Cognition Therapeutics has announced additional data from its Phase II SHINE trial, revealing that CT1812, the company's lead candidate, significantly slowed cognitive decline in a pre-specified subgroup of mild-to-moderate Alzheimer's disease patients with lower baseline plasma p-tau217 levels. The findings, presented at the 17th Annual Clinical Trials on Alzheimer's Disease (CTAD) conference, suggest a potential targeted approach for CT1812 in earlier stages of the disease.
Cognitive Improvement in Low p-tau217 Subgroup
The analysis focused on 45 patients with baseline plasma p-tau217 levels below the median. Results showed a 95% slowing of cognitive decline in patients treated with either 100 mg or 300 mg dosages of CT1812, as measured by the 11-task Alzheimer's Disease Assessment Scale (ADAS-Cog 11). Notably, when assessed using the Mini-Mental State Examination (MMSE), the slowing accelerated to 108%, indicating that patients performed better at the end of the study than at baseline. In contrast, the 24 patients randomized to placebo exhibited cognitive decline.
According to Anthony Caggiano, MD, PhD, Cognition’s chief medical officer and head of R&D, patients treated with CT1812 essentially maintained their cognitive scores over the six-month study period. He also noted the continued separation between the active and placebo groups, suggesting a potentially greater effect with longer studies.
Implications for Future Trials
Based on these results, Cognition is planning an end-of-Phase II meeting with FDA officials in 2025 to discuss the future development of CT1812. The company is considering whether to focus future trials exclusively on patients with low p-tau217 levels or to include a broader patient population while stratifying analyses based on p-tau217 levels. This approach mirrors the strategies employed in the development of recently approved Alzheimer's drugs like Eli Lilly's Kisunla (donanemab-azbt) and Eisai/Biogen's Leqembi (lecanumab-irmb), which have also demonstrated greater efficacy in patients with lower tau levels.

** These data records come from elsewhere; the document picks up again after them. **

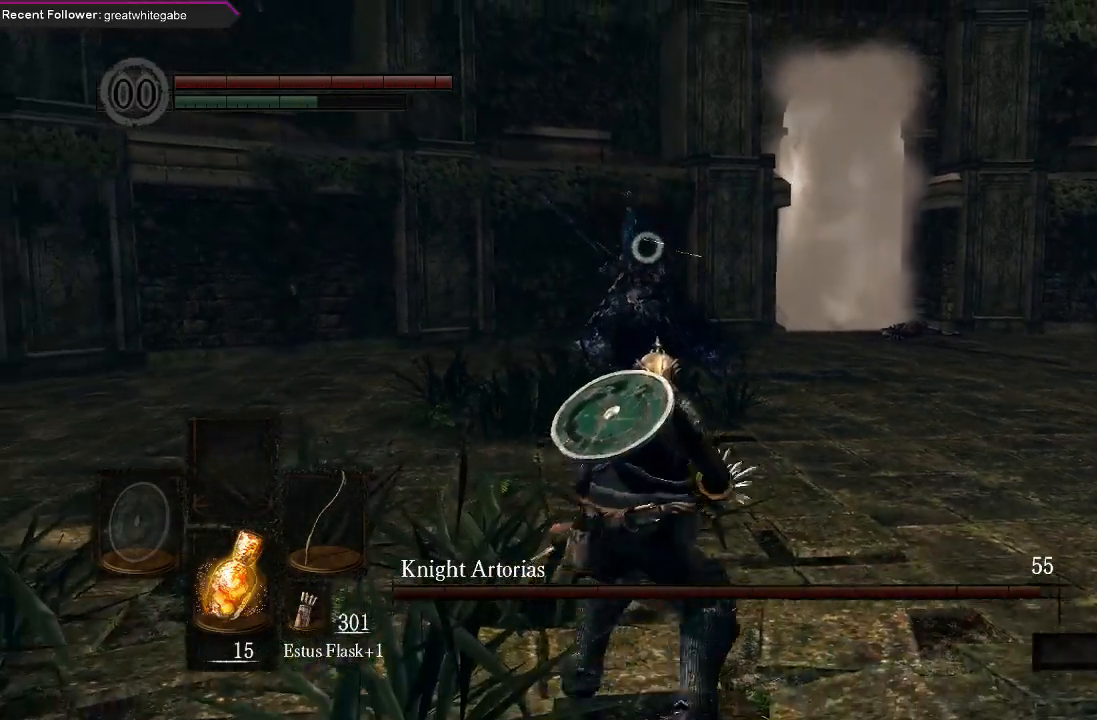
{"buttons": [], "left_stick": "center", "right_stick": "center", "events": [[367, "left_stick", "center"]]}
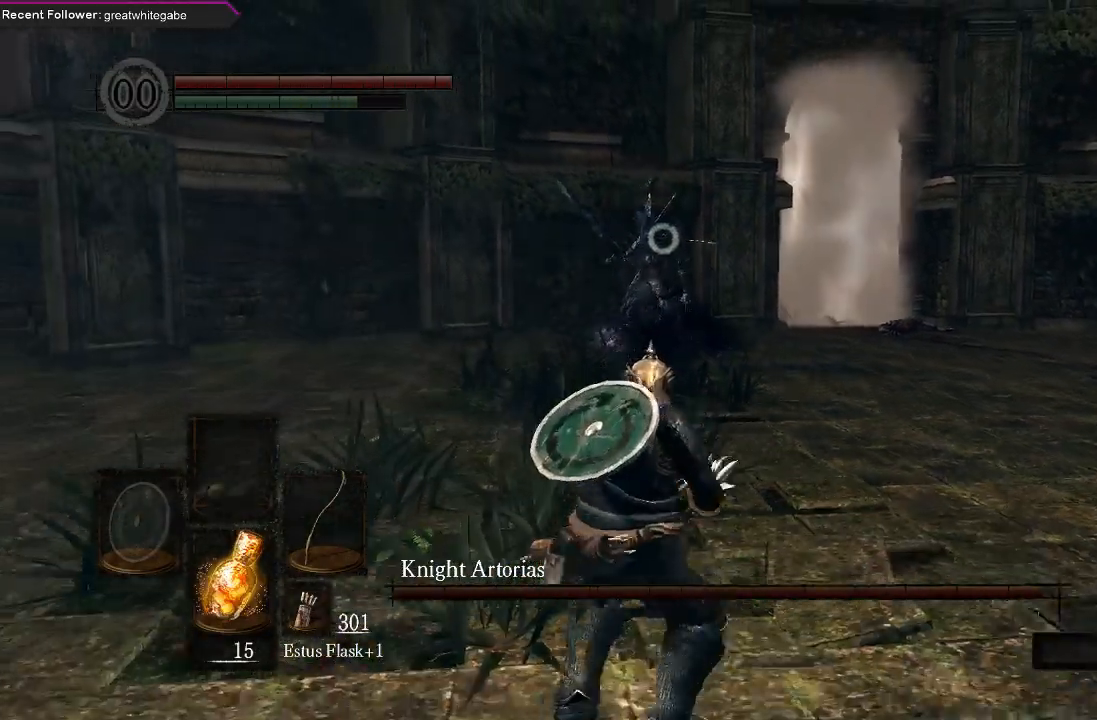
{"buttons": [], "left_stick": "center", "right_stick": "center", "events": [[267, "left_stick", "down-left"], [400, "left_stick", "center"]]}
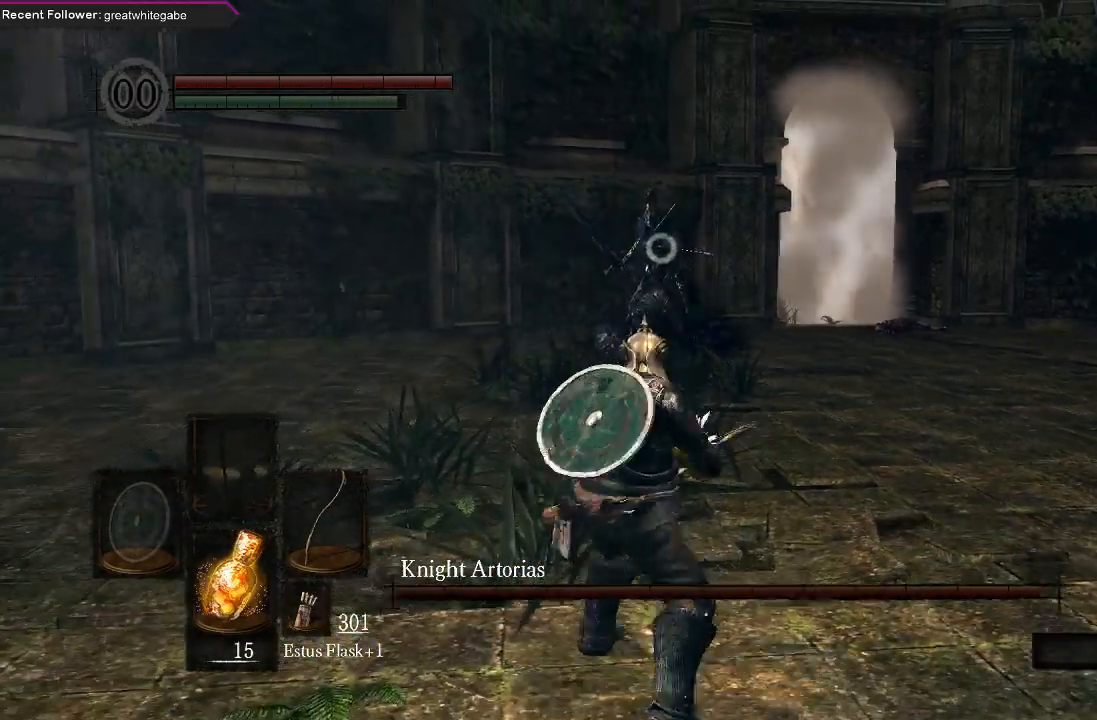
{"buttons": [], "left_stick": "down", "right_stick": "center", "events": [[333, "left_stick", "down"]]}
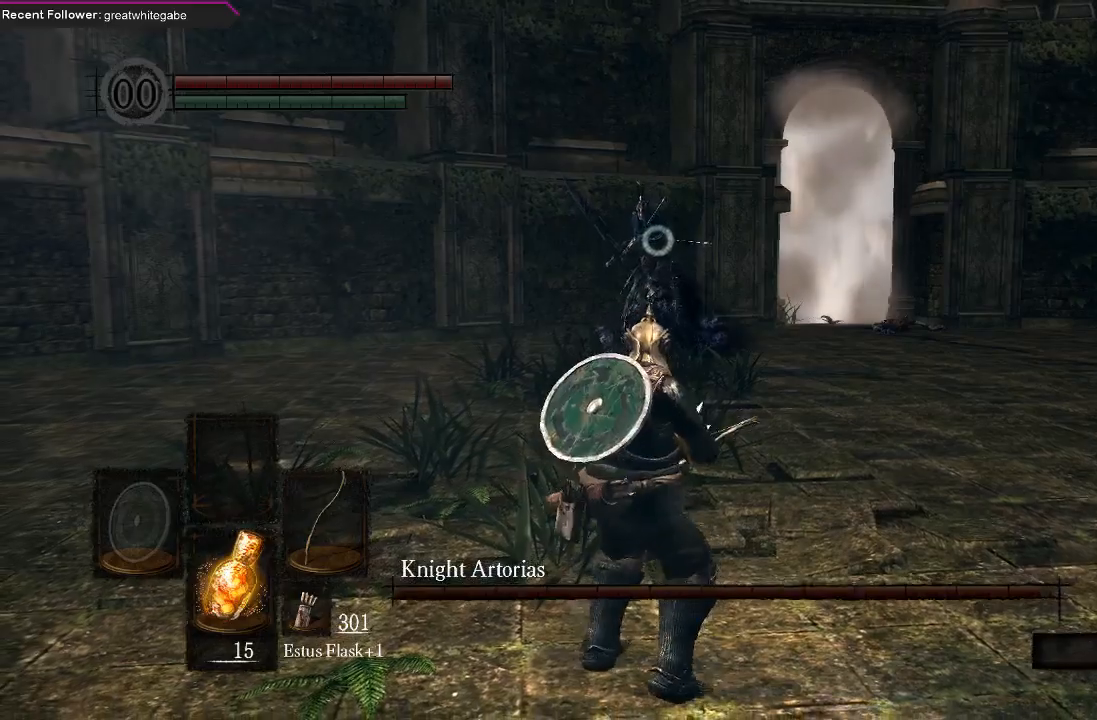
{"buttons": [], "left_stick": "center", "right_stick": "center", "events": [[200, "R1", "down"], [200, "left_stick", "center"], [333, "R1", "up"]]}
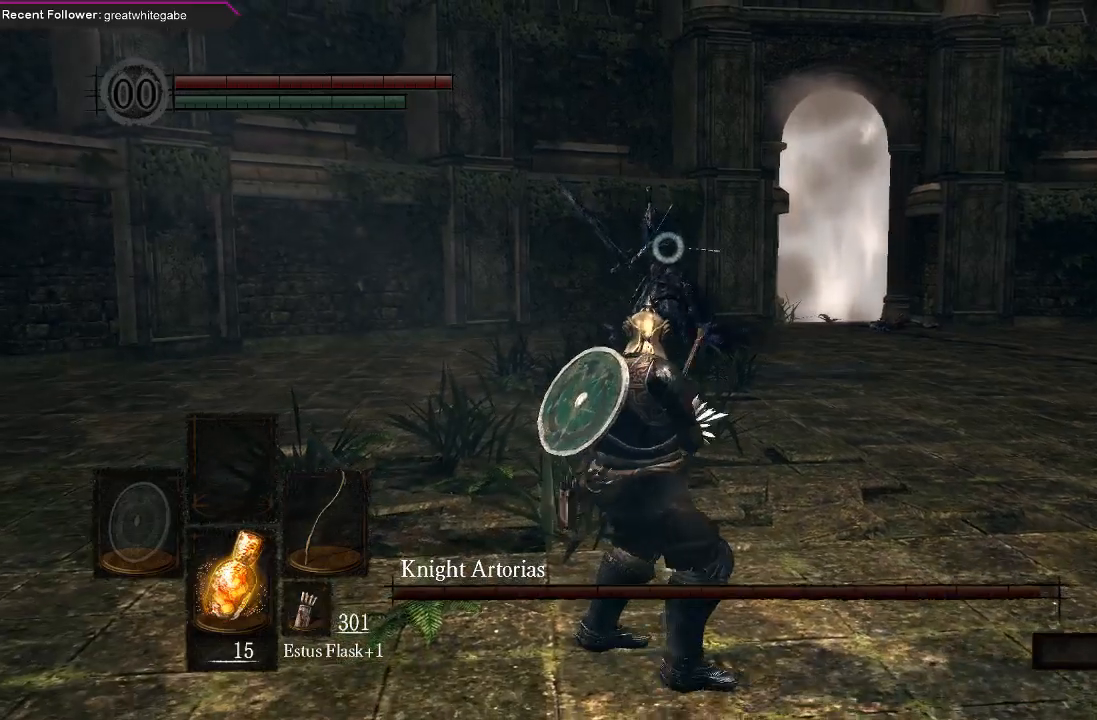
{"buttons": [], "left_stick": "center", "right_stick": "center", "events": []}
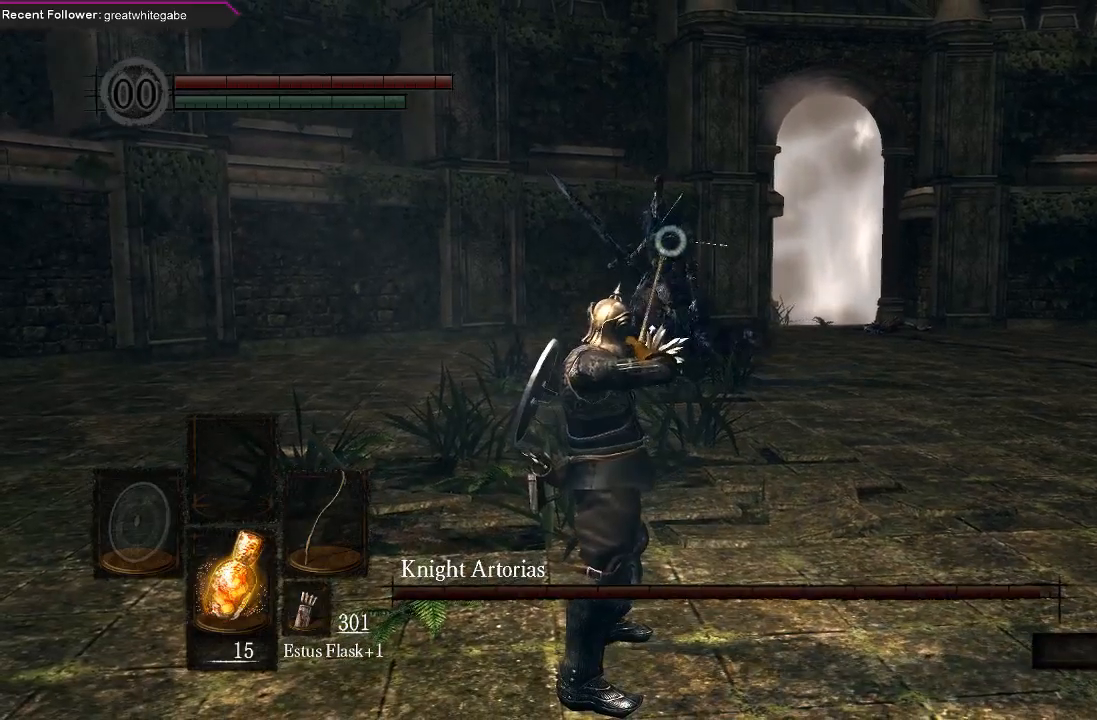
{"buttons": [], "left_stick": "center", "right_stick": "center", "events": []}
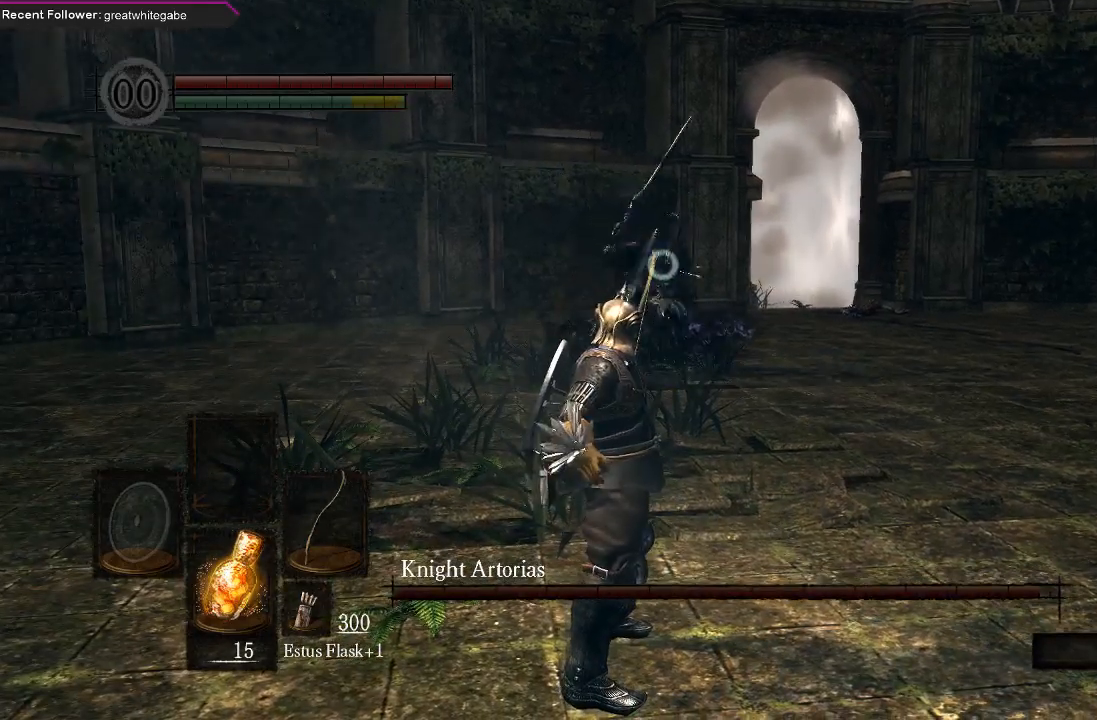
{"buttons": [], "left_stick": "right", "right_stick": "center", "events": [[367, "left_stick", "right"]]}
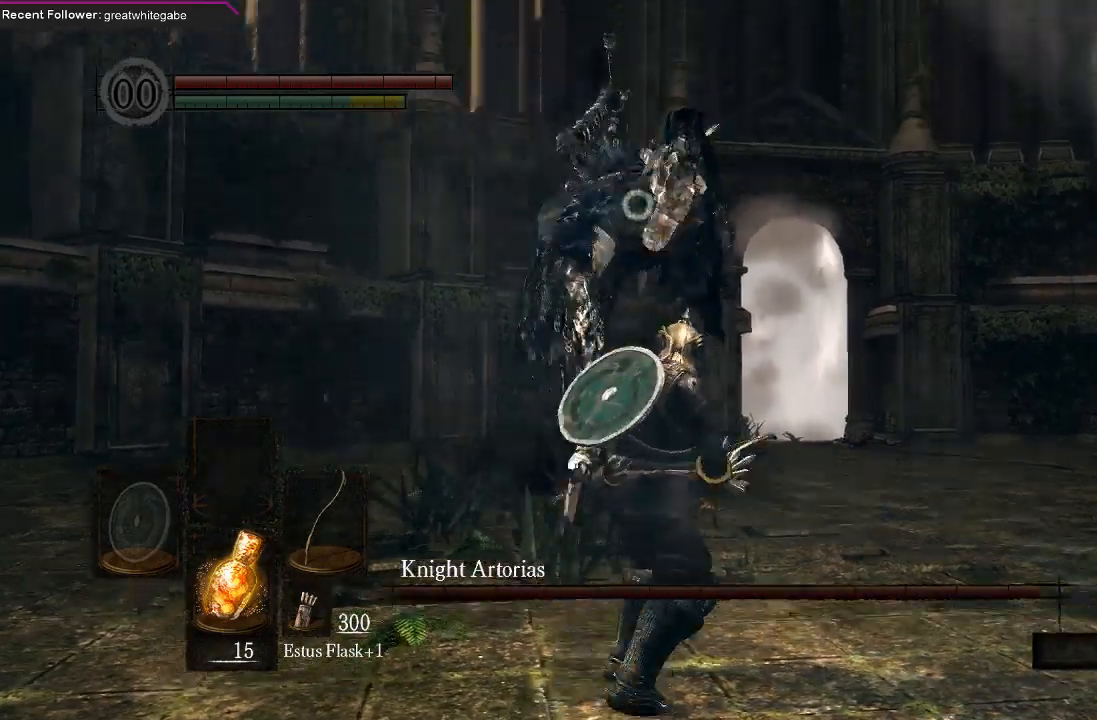
{"buttons": [], "left_stick": "center", "right_stick": "center", "events": [[67, "B", "down"], [167, "B", "up"], [233, "B", "down"], [267, "B", "up"], [433, "left_stick", "center"]]}
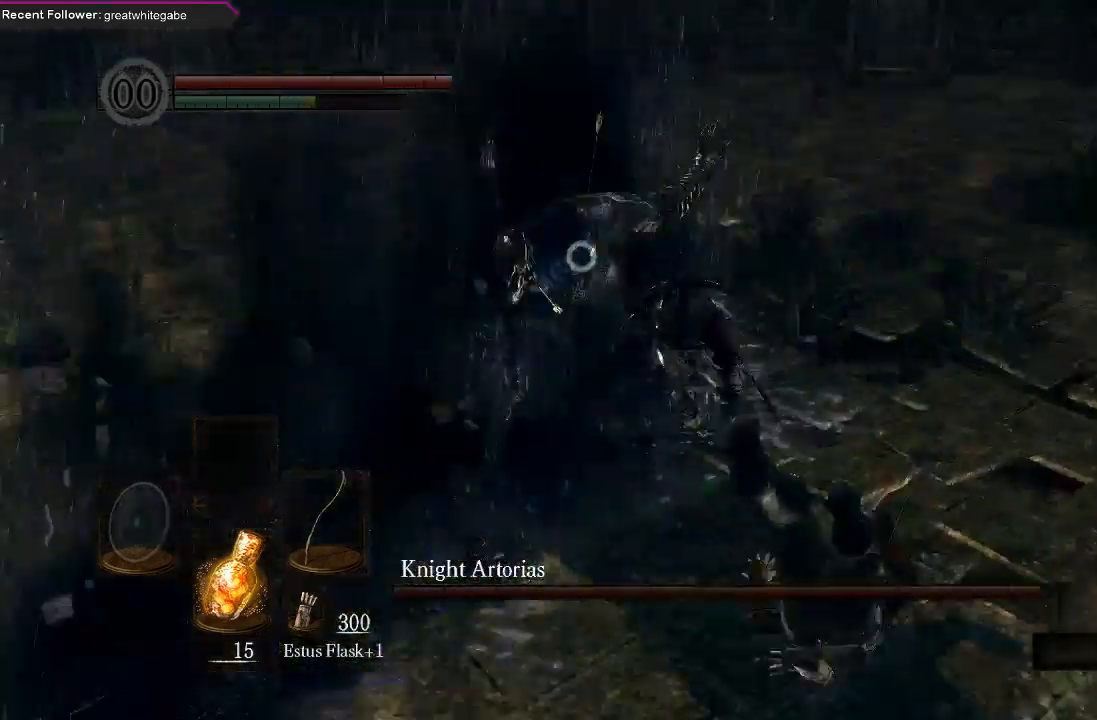
{"buttons": [], "left_stick": "down", "right_stick": "center", "events": [[200, "left_stick", "down"]]}
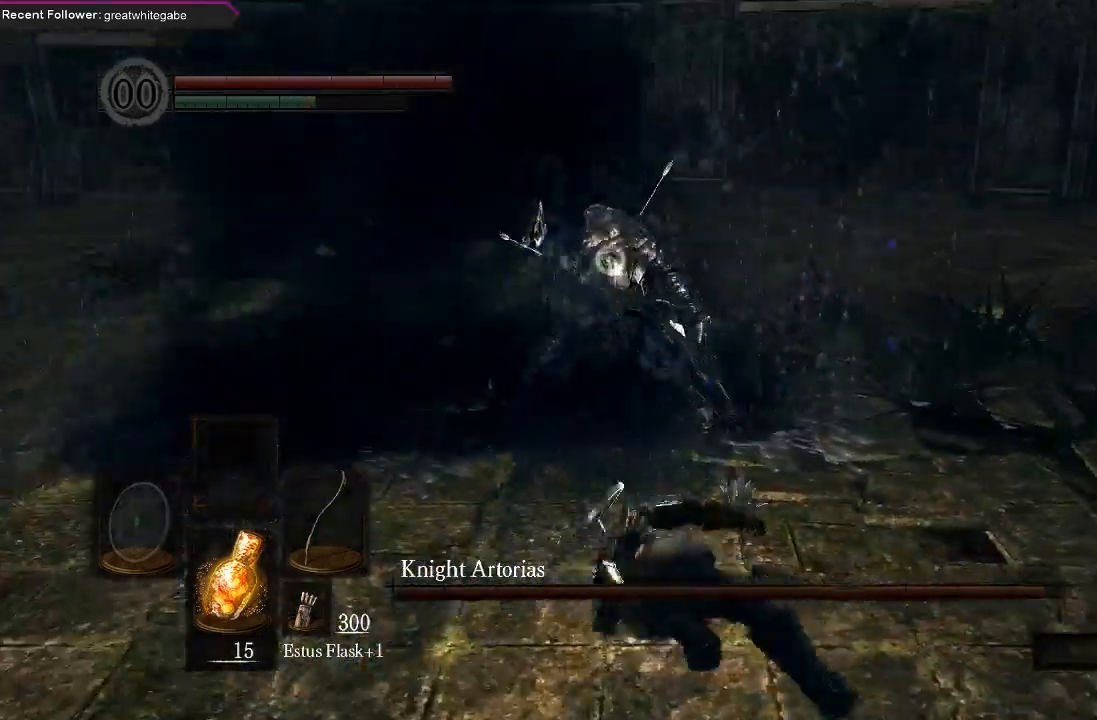
{"buttons": [], "left_stick": "down", "right_stick": "center", "events": []}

Comparison with Existing Therapies
Kisunla, approved by the FDA in July, demonstrated a 35% slowing of disease progression in patients with low to medium levels of p-tau217 in the Phase III TRAILBLAZER-ALZ 2 trial. Similarly, Eisai's Clarity AD trial showed that Leqembi led to improvement or no decline in 59% of patients with low to no tau accumulation in the brain.
CT1812 Mechanism of Action
CT1812 is a sigma-2 receptor modulator designed to displace and prevent the binding of toxic oligomers of alpha-synuclein and amyloid beta. The drug is also being studied in Phase II trials for dementia with Lewy bodies (SHIMMER trial) and geographic atrophy caused by dry AMD (MAGNIFY trial).
Financial Considerations
Cognition faces the challenge of securing funding for Phase III trials. As of June 30, the company reported $28.533 million in cash and cash equivalents, which, combined with non-dilutive grants, is expected to fund operations only into the second quarter of 2025. The company is exploring potential partnerships with larger biopharmaceutical companies to address this financial need.
Lisa Ricciardi, Cognition’s president and CEO, emphasized the significant unmet need in the Alzheimer's market and the potential for partnerships to support the development of CT1812.
Alzheimer's Disease Burden
An estimated 6.9 million Americans aged 65 and older live with Alzheimer’s disease. According to a 2021 study, 50.4% of people with Alzheimer’s have mild disease, 30.3% have moderate disease, and 19.3% have severe disease.